The huge arcs for this season of Gotham involve Professor Pyg's live-action debut, more Ra's al Ghul/League of Assassins drama, Penguin's ongoing war with the Falcone family, and more Joker. You might notice a recurring theme on "more," and that partially plays into the concept of doubling down. The latter is really the focus though, and why not in the penultimate season? Batman adaptations usually fall back on The Joker, but this time, because of the way Gotham strays from the source material, it works to the show's benefit.
While the first few seasons were content with giving us plotlines that went nowhere or were thrown for a loop after actors exited the project, now we're getting to the point where the writers finish what they started. The Joker's true identity has been something that's been teased before the program even debuted, and now the arc has been fully completed into what is probably the most engrossing storyline, capped by an inspired double-duty performance by Cameron Monaghan.

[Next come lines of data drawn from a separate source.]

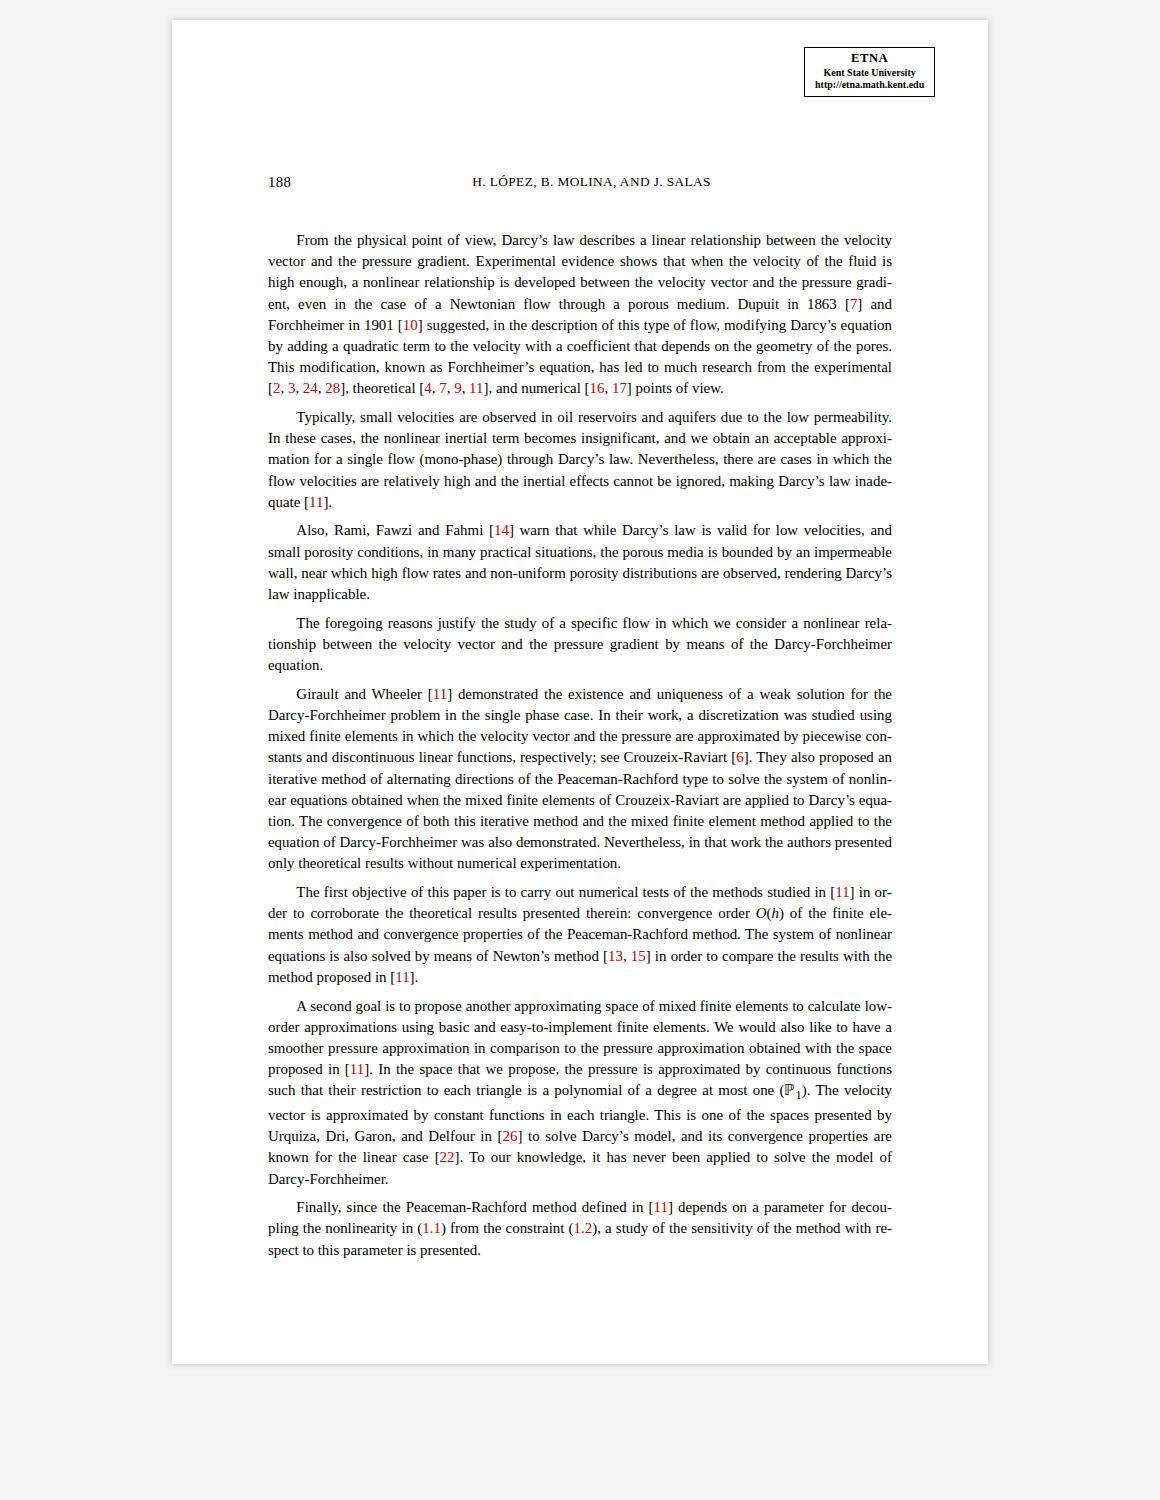ETNA
Kent State University
http://etna.math.kent.edu
188
H. LÓPEZ, B. MOLINA, AND J. SALAS
From the physical point of view, Darcy’s law describes a linear relationship between the velocity vector and the pressure gradient. Experimental evidence shows that when the velocity of the fluid is high enough, a nonlinear relationship is developed between the velocity vector and the pressure gradient, even in the case of a Newtonian flow through a porous medium. Dupuit in 1863 [7] and Forchheimer in 1901 [10] suggested, in the description of this type of flow, modifying Darcy’s equation by adding a quadratic term to the velocity with a coefficient that depends on the geometry of the pores. This modification, known as Forchheimer’s equation, has led to much research from the experimental [2, 3, 24, 28], theoretical [4, 7, 9, 11], and numerical [16, 17] points of view.
Typically, small velocities are observed in oil reservoirs and aquifers due to the low permeability. In these cases, the nonlinear inertial term becomes insignificant, and we obtain an acceptable approximation for a single flow (mono-phase) through Darcy’s law. Nevertheless, there are cases in which the flow velocities are relatively high and the inertial effects cannot be ignored, making Darcy’s law inadequate [11].
Also, Rami, Fawzi and Fahmi [14] warn that while Darcy’s law is valid for low velocities, and small porosity conditions, in many practical situations, the porous media is bounded by an impermeable wall, near which high flow rates and non-uniform porosity distributions are observed, rendering Darcy’s law inapplicable.
The foregoing reasons justify the study of a specific flow in which we consider a nonlinear relationship between the velocity vector and the pressure gradient by means of the Darcy-Forchheimer equation.
Girault and Wheeler [11] demonstrated the existence and uniqueness of a weak solution for the Darcy-Forchheimer problem in the single phase case. In their work, a discretization was studied using mixed finite elements in which the velocity vector and the pressure are approximated by piecewise constants and discontinuous linear functions, respectively; see Crouzeix-Raviart [6]. They also proposed an iterative method of alternating directions of the Peaceman-Rachford type to solve the system of nonlinear equations obtained when the mixed finite elements of Crouzeix-Raviart are applied to Darcy’s equation. The convergence of both this iterative method and the mixed finite element method applied to the equation of Darcy-Forchheimer was also demonstrated. Nevertheless, in that work the authors presented only theoretical results without numerical experimentation.
The first objective of this paper is to carry out numerical tests of the methods studied in [11] in order to corroborate the theoretical results presented therein: convergence order O(h) of the finite elements method and convergence properties of the Peaceman-Rachford method. The system of nonlinear equations is also solved by means of Newton’s method [13, 15] in order to compare the results with the method proposed in [11].
A second goal is to propose another approximating space of mixed finite elements to calculate low-order approximations using basic and easy-to-implement finite elements. We would also like to have a smoother pressure approximation in comparison to the pressure approximation obtained with the space proposed in [11]. In the space that we propose, the pressure is approximated by continuous functions such that their restriction to each triangle is a polynomial of a degree at most one (ℙ1). The velocity vector is approximated by constant functions in each triangle. This is one of the spaces presented by Urquiza, Dri, Garon, and Delfour in [26] to solve Darcy’s model, and its convergence properties are known for the linear case [22]. To our knowledge, it has never been applied to solve the model of Darcy-Forchheimer.
Finally, since the Peaceman-Rachford method defined in [11] depends on a parameter for decoupling the nonlinearity in (1.1) from the constraint (1.2), a study of the sensitivity of the method with respect to this parameter is presented.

The Gotham showrunners actually did it -- they adapted The Killing Joke. Even just bringing in elements of the always-controversial classic, even more so due to the latest DC animated adaptation's alterations, has the potential to misfire; but they mostly trod lightly here. In turn, this Joker feels like his own man, free from the shackles of tradition while still paying homage to various bits of Batman history, most notably the visage of Jack Nicholson.
It's interesting how, like the Nolan films, the crew takes bits and pieces of the Batman mythos while still forging their own story. It doesn't always work out, and at this point, Gotham, in turn, is even taking things from Nolan, but it's just deviant enough to keep you guessing rather than say "oh, this is exactly like the comics, but worse" -- a sentiment that used to apply to Gotham in spades.
The final episode, in typical Gotham fashion, gives us several gory deaths and plenty of teases. No less than three major new villains are showcased in rapid-fire fashion in a season-closing vignette. It has me worried that the stage will be too crowded, especially given that there are only 13 episodes left until the show is done and Bruce allegedly makes his full transformation into the Dark Knight. For now though the arcs have mostly been focused, shying away from the hyperactive machinegun plots the writers previously shoved in our faces.
This season of Gotham has had a monumental impact on the series with an actual endgame, and the showrunners are getting one more year to end the story on their own terms. Despite the ups and downs several arcs have given us, it seems as if Gotham is going to be complete, and that the creators at least had some idea of where they wanted to go with it for once.